6 thoughts on “Three Reasons

  1. The stagnation of China after the 15th century was due to the emperor explicitly forbidding interaction with and exploration of the outside world. Trade still took place, but only by suppressed smugglers, which encouraged corruption on a massive scale.

    Deterioration from the high culture of the middle ages to the warlordism of latter times can be attributed to xenophobia, paranoia and suppression of free thought. It was still a place full of wonders, but China refused to change. So eventually, the peoples who were able to change took great advantage of it.

    I imagine the same model applies to Japan before Perry and greater Islamia, now ruled by regional kleptarchs or religious fascism. Perhaps other places as well?

  2. Thanks for the reminder about China. Google’s new deal with China, limiting what returns a search can retrieve resounds this theme, doesn’t it? However, perhaps once Google has its nose under the tent some intelligent young hacker will find his way around this stricture. One can hope.

    In fact,your juxtaposition of Japan’s experience reminds me that its brittle culture broke under its need to have Western technology while demanding to stay aloof from Western values. Didn’t work there, either–though it took a long post-invasion period for things to settle out. Somewhere I still have wooden salad bowls that bear the imprint “Made In Occupied Japan.”

    The Islamofascists seem to be frantically putting fingers in an increasingly leaky dyke. States, cultures, peoples, cannot steal candy from strangers with impunity. The laws of unintended consequences are harsh indeed.

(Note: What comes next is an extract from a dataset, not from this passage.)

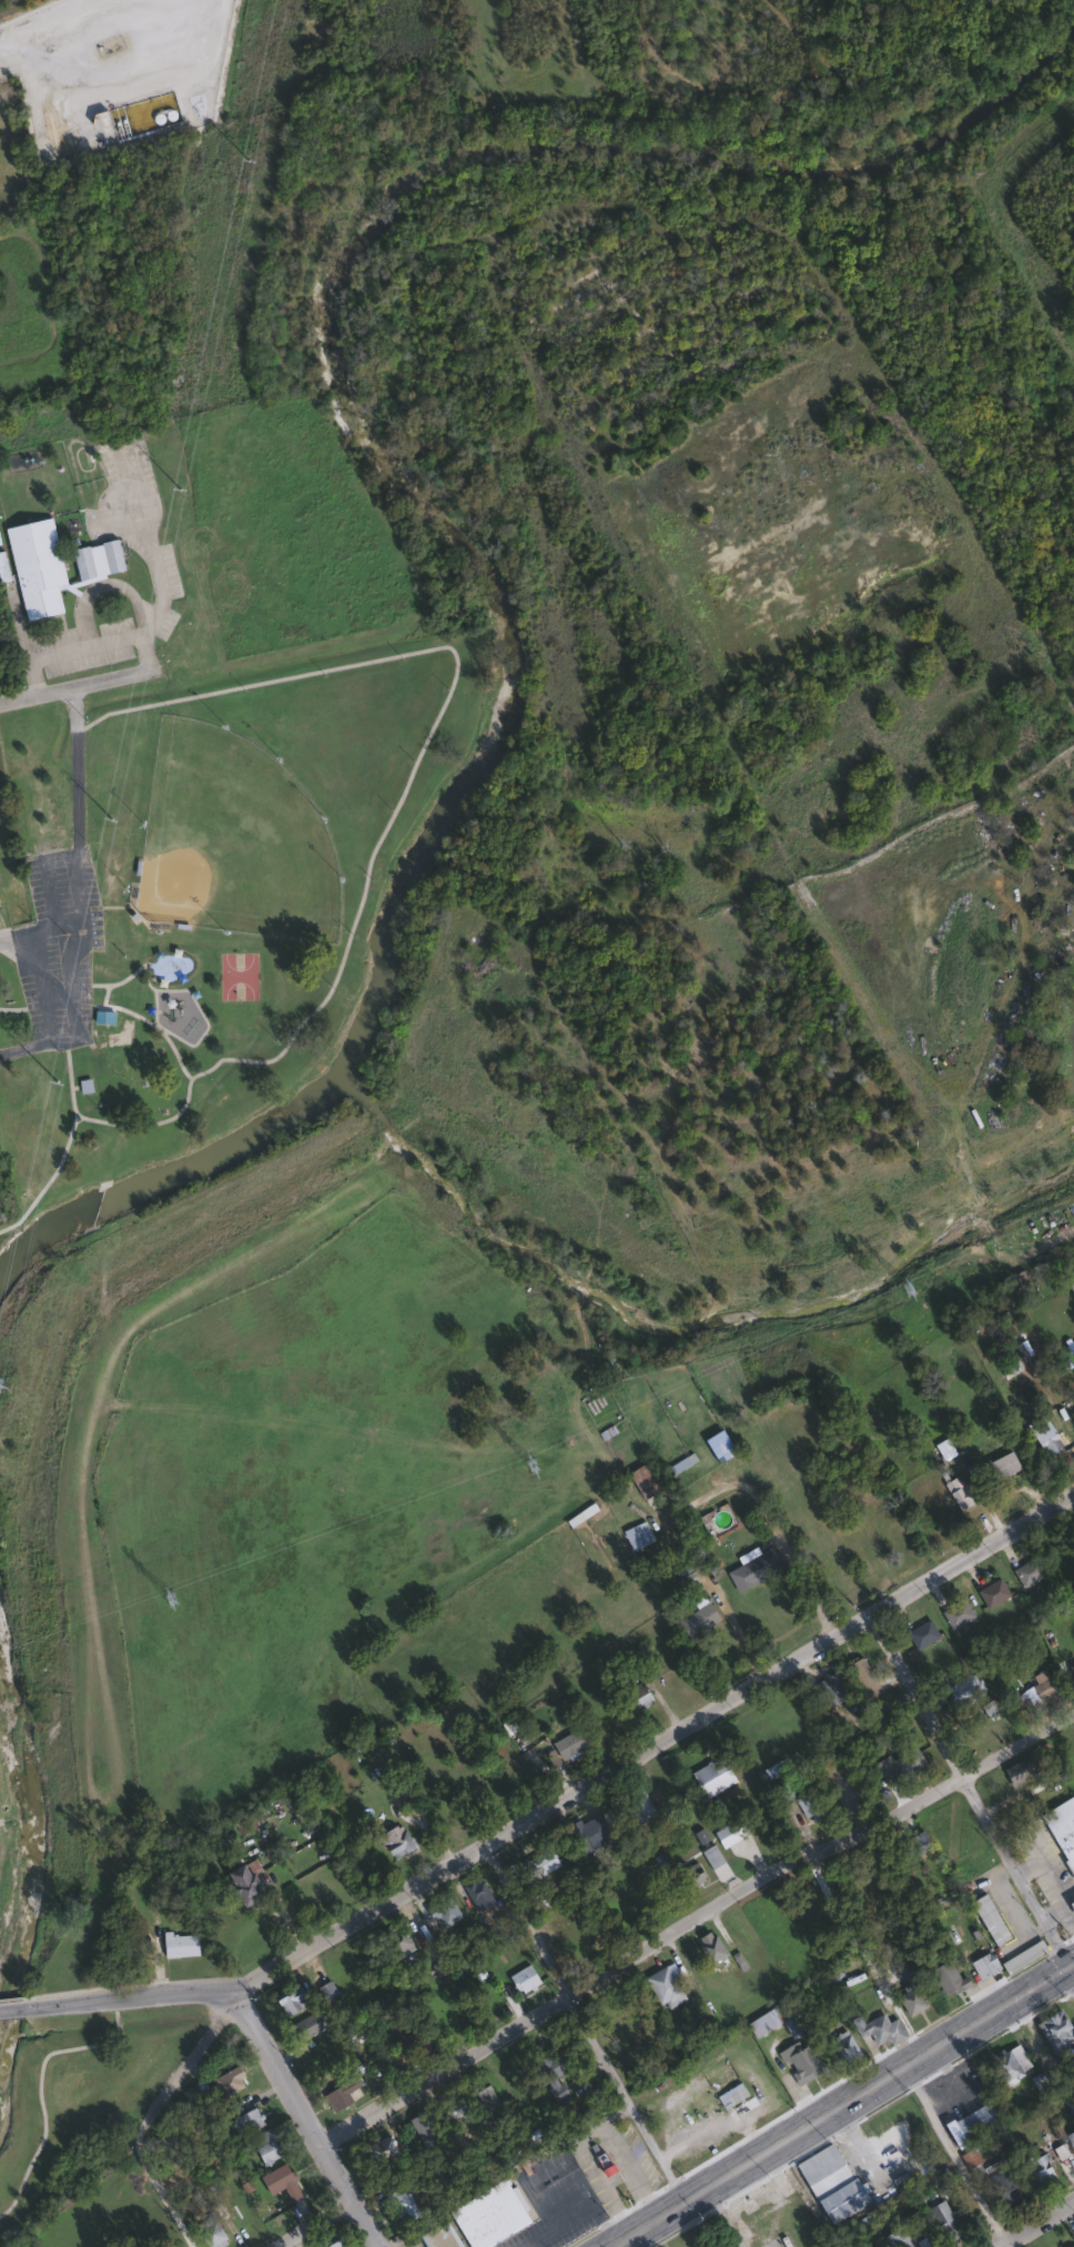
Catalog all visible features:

  3. “However, perhaps once Google has its nose under the tent some intelligent young hacker will find his way around this stricture. One can hope.”

    Either that, or one more example of another US Company further enabling the Chi coms as so many did during the Clinton 90’s.

    …or better: An ongoing war between freedom loving hackers and Google Engineers!

  4. The chances for being co-opted are very high. However, if history is to be believed, the Chinese have lowered the bridge over the moat more than once and become entangled in whatever visitors their curiosity/greed has allowed in.

    Dr. Seuss could probably have written a fine moral tale about the prospects for fun and trouble here. See his The King’s Stilts for a allegory on the ego; take note of the Special Forces, in the form of cats, who come to the aid of the kingdom in their time of need. Observe the villain who wants to destroy the creativity and joy in the kingdom. His final denouemont is that most horrific of punishments: to live out his life beyond the pale.

    At any rate, these China/West encounters will be going on long past whatever resolution eventually comes of the deathly conflicts with Arabia. Despite the dangerous differences, Islaam is a cousin to Judaeo-Christian culture. A poor cousin, of course–made mean and resentful by its decision to stay mired in this tribal paradigm and aweful patriarchal Godhead which leads to the death of curiosity–but family nonetheless. They may not evoke a loving response but there is an understanding of sorts.

    China, however, is truly a tertium quid. Ask “who goes there?” It’s not at all clear what the answer would be or if it could be comprehended.

  5. I love finding this blog. Thoughtful, intelligent, educational. Another addition to my “favorites.”

    I look forward to essays and comments about the second great war/challenge we face (Islamofascism being our greatest contemporary challenge): the war between the Gramscians and Tocquevillians: between the Marxist left and classical liberalism.